Collected data entries
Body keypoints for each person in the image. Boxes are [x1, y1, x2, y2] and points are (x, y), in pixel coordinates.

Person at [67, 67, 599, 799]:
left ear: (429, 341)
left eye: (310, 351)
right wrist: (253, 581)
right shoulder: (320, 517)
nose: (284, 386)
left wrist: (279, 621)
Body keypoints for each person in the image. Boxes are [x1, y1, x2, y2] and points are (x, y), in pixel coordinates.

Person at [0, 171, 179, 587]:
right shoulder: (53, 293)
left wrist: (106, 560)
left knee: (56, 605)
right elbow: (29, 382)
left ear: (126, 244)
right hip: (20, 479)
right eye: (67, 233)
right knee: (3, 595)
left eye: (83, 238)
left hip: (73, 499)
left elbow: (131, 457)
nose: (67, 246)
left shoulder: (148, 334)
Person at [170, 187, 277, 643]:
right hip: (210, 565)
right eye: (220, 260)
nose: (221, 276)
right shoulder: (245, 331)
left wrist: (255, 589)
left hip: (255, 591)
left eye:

* * *

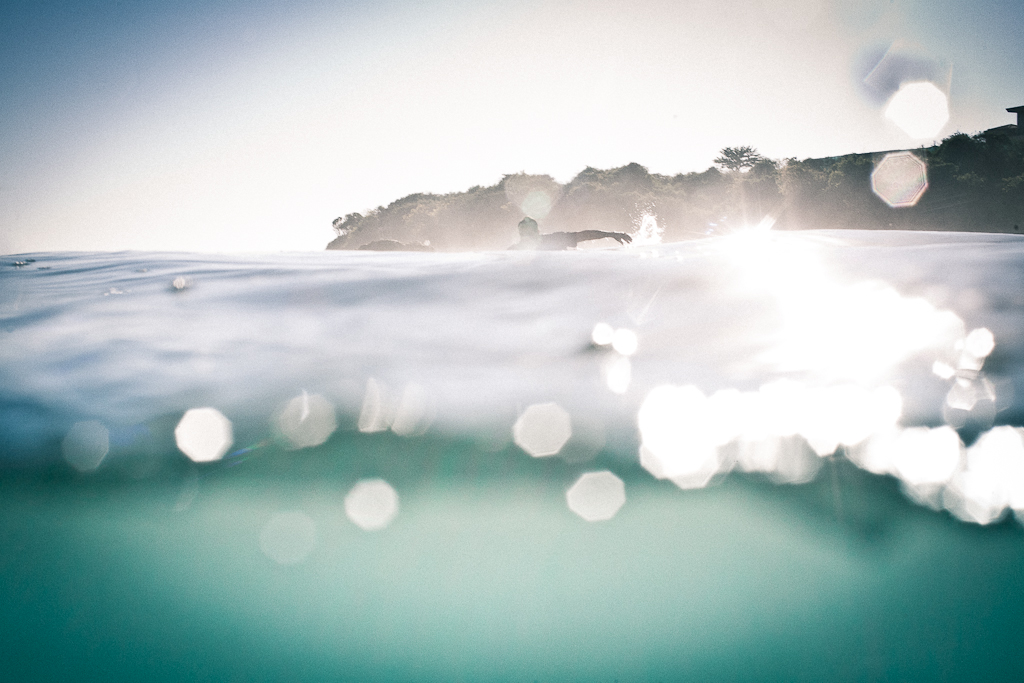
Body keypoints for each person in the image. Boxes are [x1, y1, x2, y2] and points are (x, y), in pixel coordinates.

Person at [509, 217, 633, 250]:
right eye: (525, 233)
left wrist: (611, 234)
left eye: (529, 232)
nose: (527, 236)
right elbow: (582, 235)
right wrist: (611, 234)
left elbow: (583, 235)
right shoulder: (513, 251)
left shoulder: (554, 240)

## Work required:
Reply with nothing but a number: how many lines of the entries above contain the string "wrist"?

## Reply to the task:
6